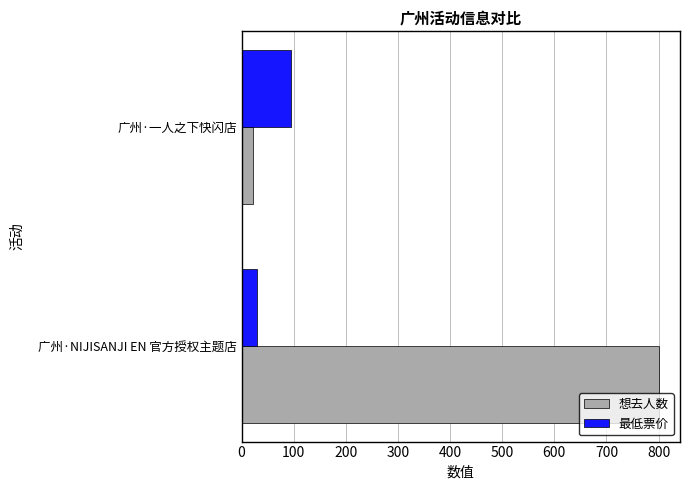

At which category is the sum across all series the highest?

广州·NIJISANJI EN 官方授权主题店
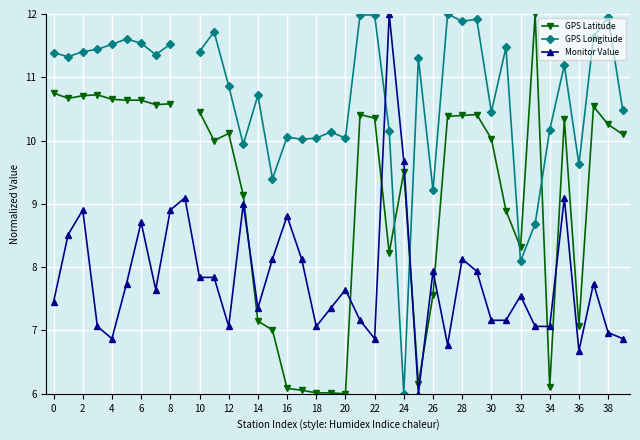

What is the label of the 10th point from the right?

30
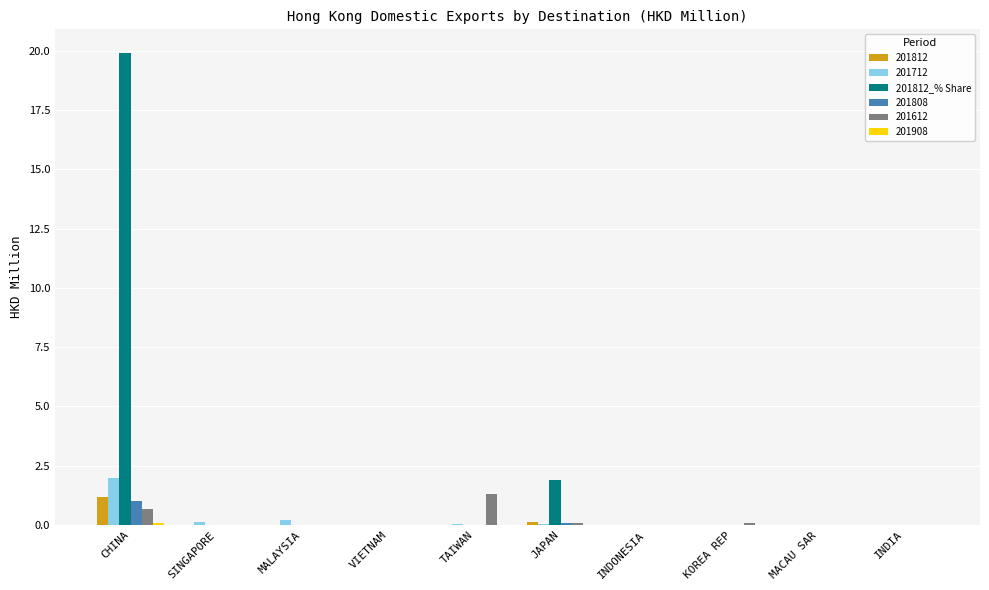

What is the sum of all 201812_% Share values?

21.8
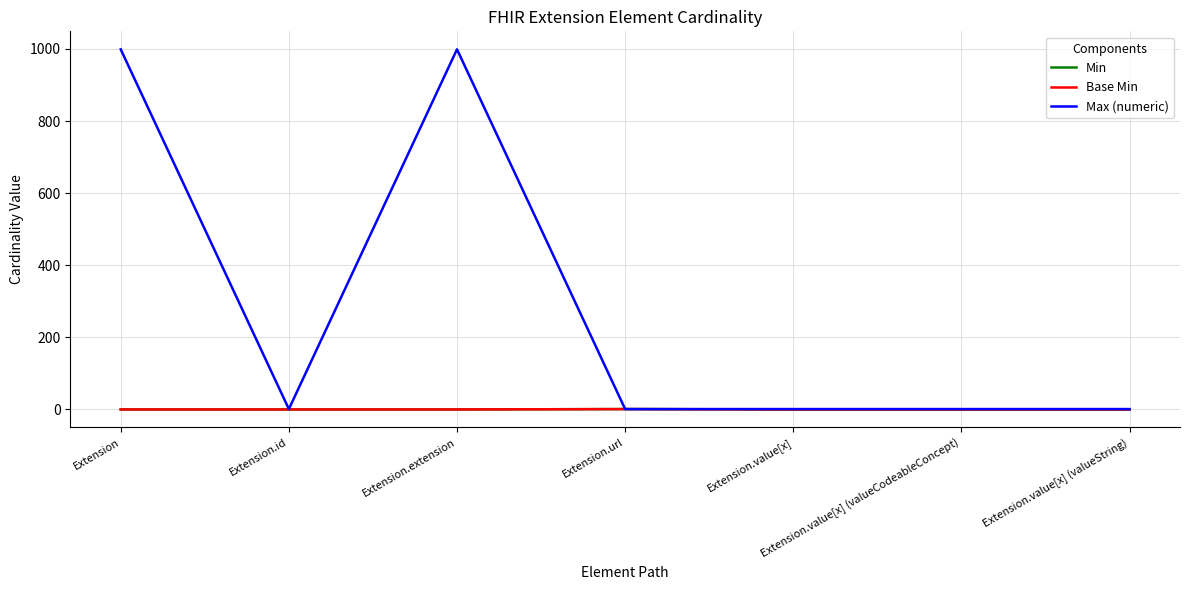

What is the difference between the Base Min values at Extension.url and Extension?

1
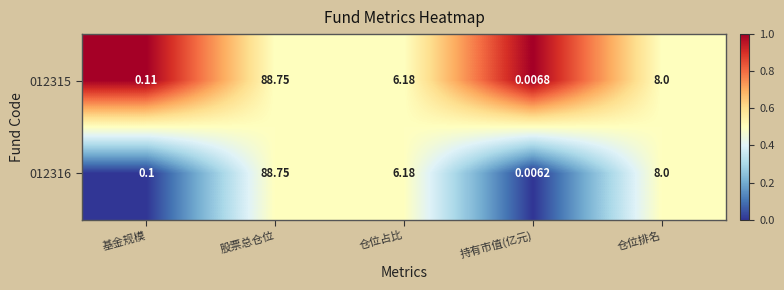

Rank the categories by 012316 value from lowest to highest.

持有市值(亿元), 基金规模, 仓位占比, 仓位排名, 股票总仓位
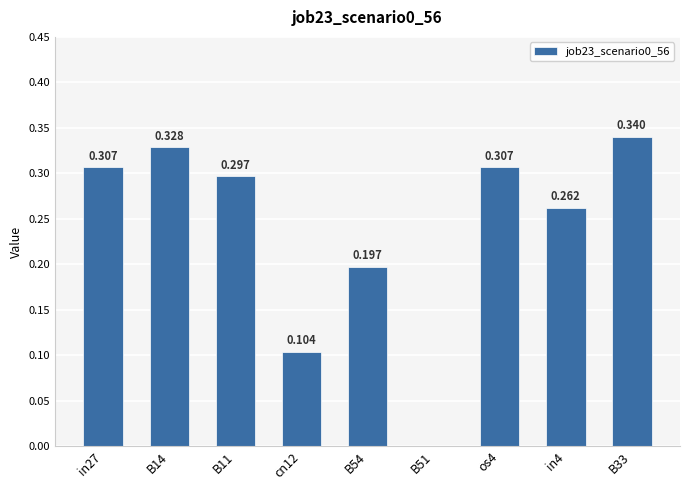

How many series are shown in this chart?

1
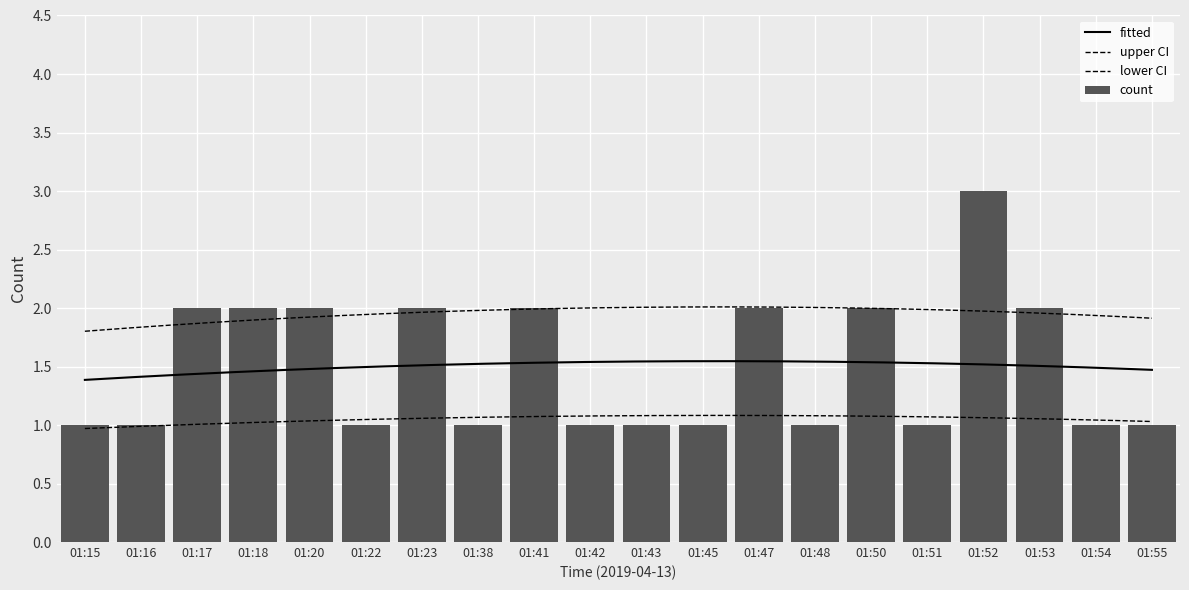

Reading left to right, what are all the values shown in this chart?

1	1	2	2	2	1	2	1	2	1	1	1	2	1	2	1	3	2	1	1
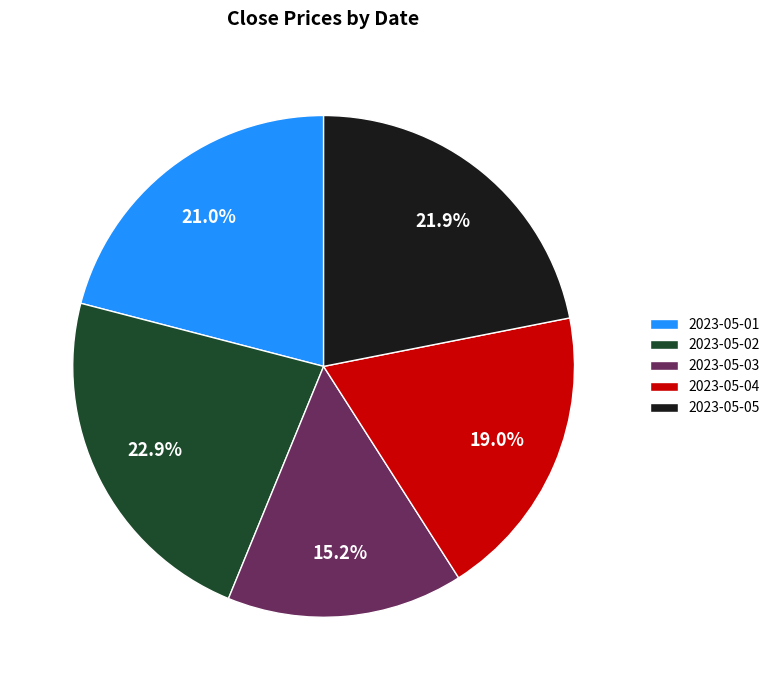

Combined, do 2023-05-03 and 2023-05-05 account for over 50%?

No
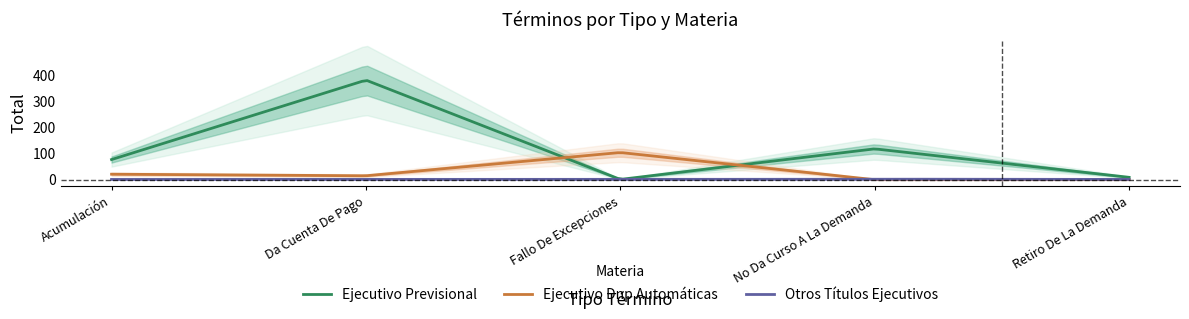

Which category has the lowest value across all series?

No Da Curso A La Demanda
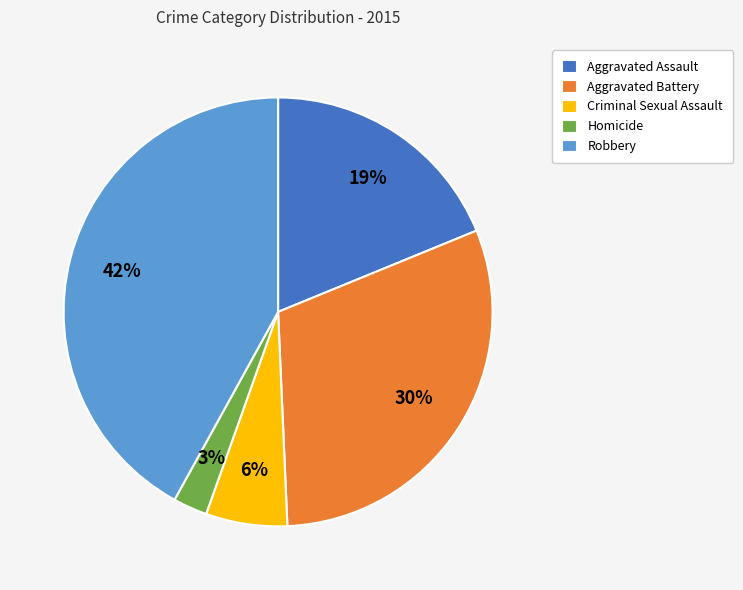

To the nearest percent, what is the average slice percentage?

20%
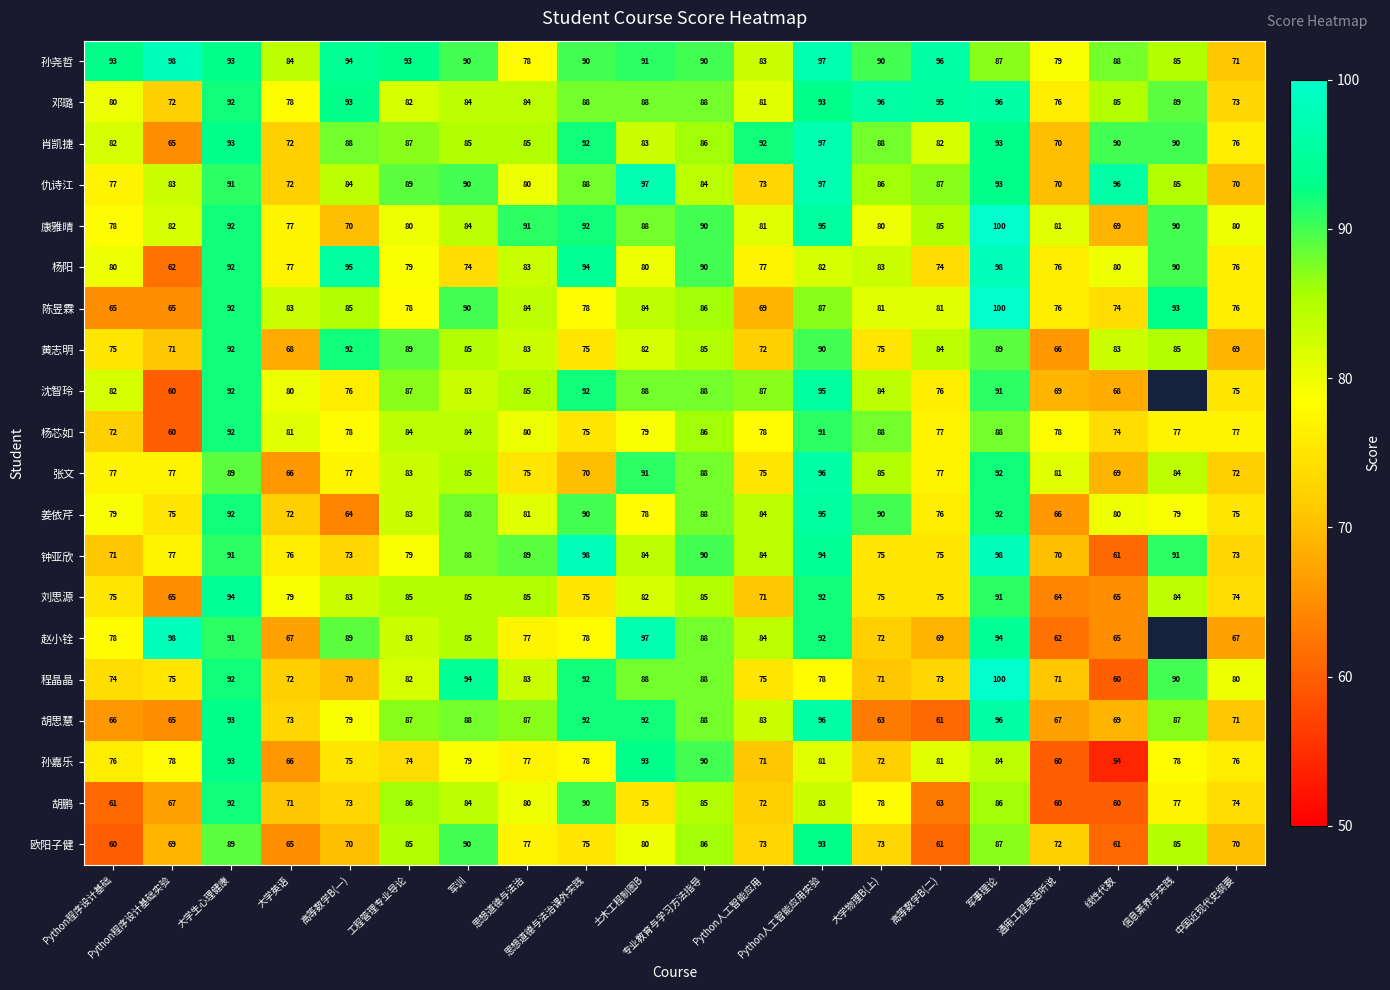

What is the sum of all 程晶晶 values?

1608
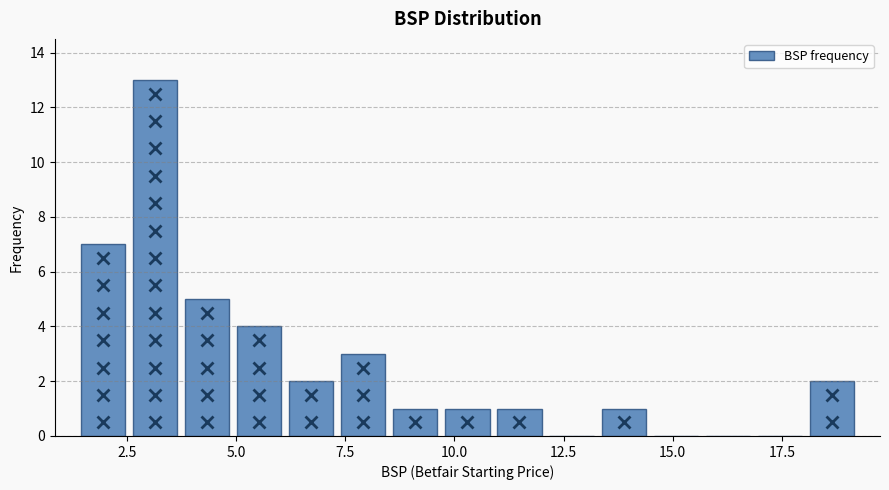

Around what value on the x-axis is the tallest bar? Give the approximate position of its centre, as read against the axis.

3.0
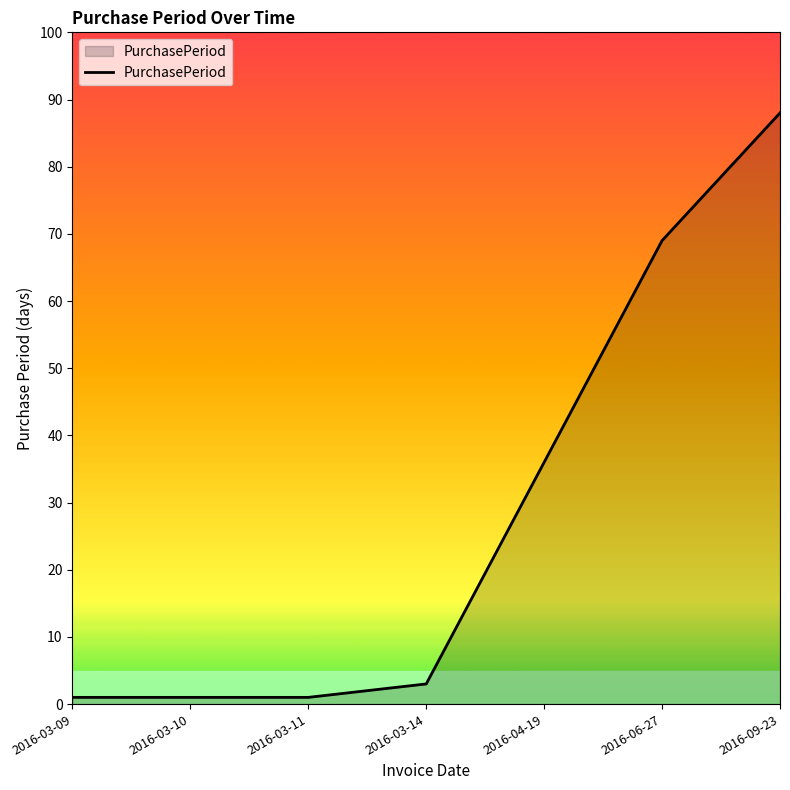

What is the greatest value displayed?

88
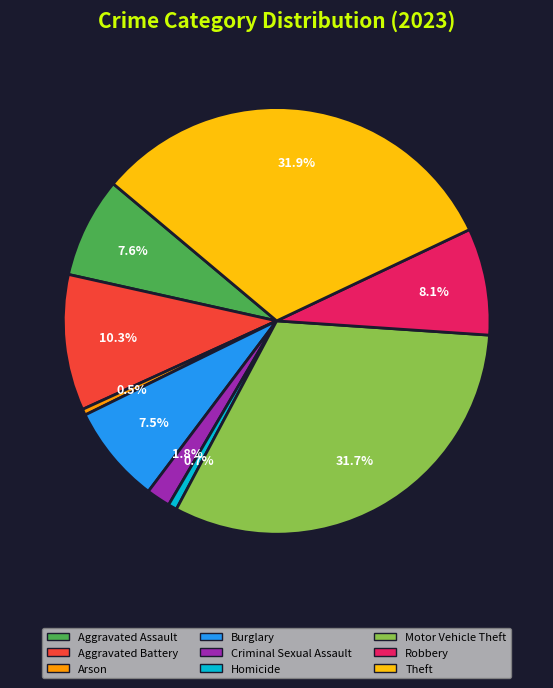

What percentage is the Criminal Sexual Assault slice, to the nearest percent?

2%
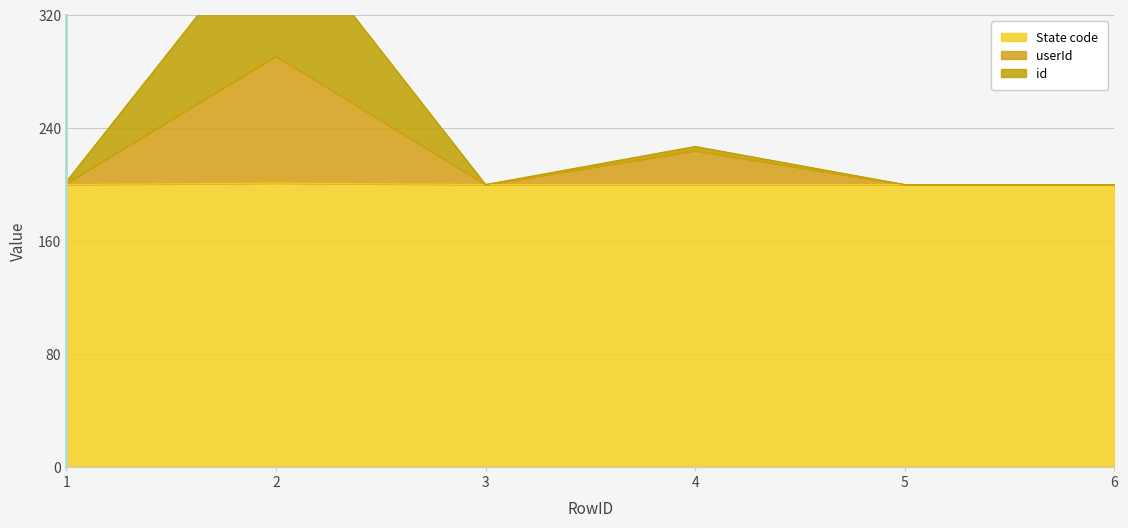

True or false: userId and State code intersect in this chart.

False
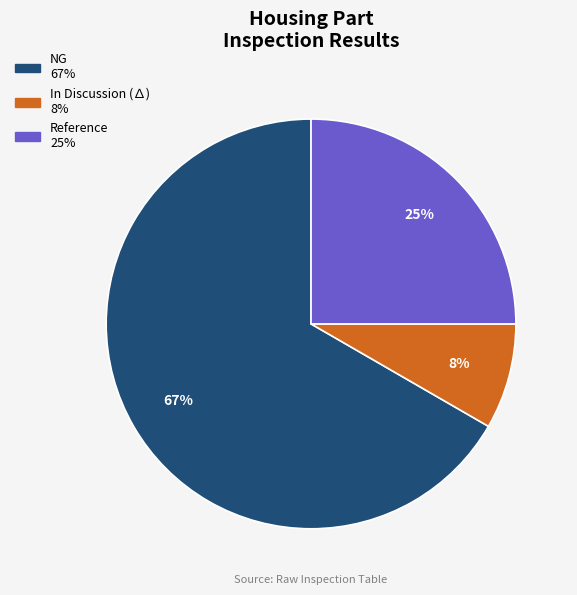

How many segments does this pie chart have?

3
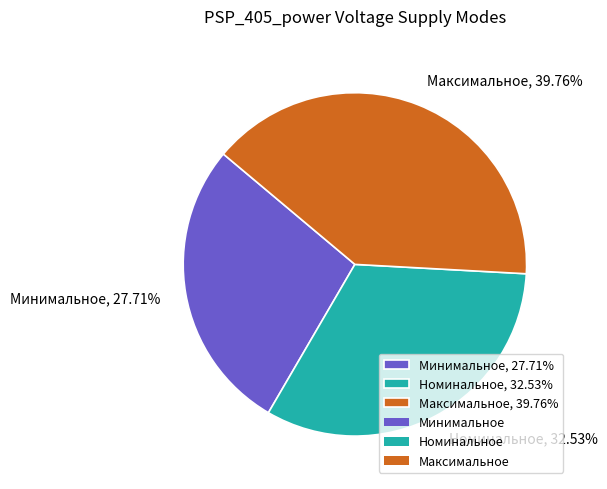

Count the number of slices in the pie.

3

- **PROBLEM REQUIREMENTS**: Convert the lines above into a JSON list of strings, one string per line with blank lines omitted, starting at the first line and stopping after the line containing "To the nearest percent, what". Leave the pictures out.

- **TASK RESPONSE**:
[
  "At which category is the sum across all series the highest?",
  "广州·NIJISANJI EN 官方授权主题店",
  "What is the label of the 10th point from the right?",
  "30",
  "What is the sum of all 201812_% Share values?",
  "21.8",
  "What is the difference between the Base Min values at Extension.url and Extension?",
  "1",
  "Rank the categories by 012316 value from lowest to highest.",
  "持有市值(亿元), 基金规模, 仓位占比, 仓位排名, 股票总仓位",
  "How many series are shown in this chart?",
  "1",
  "Reading left to right, what are all the values shown in this chart?",
  "1\t1\t2\t2\t2\t1\t2\t1\t2\t1\t1\t1\t2\t1\t2\t1\t3\t2\t1\t1",
  "Combined, do 2023-05-03 and 2023-05-05 account for over 50%?",
  "No",
  "Which category has the lowest value across all series?",
  "No Da Curso A La Demanda",
  "To the nearest percent, what is the average slice percentage?"
]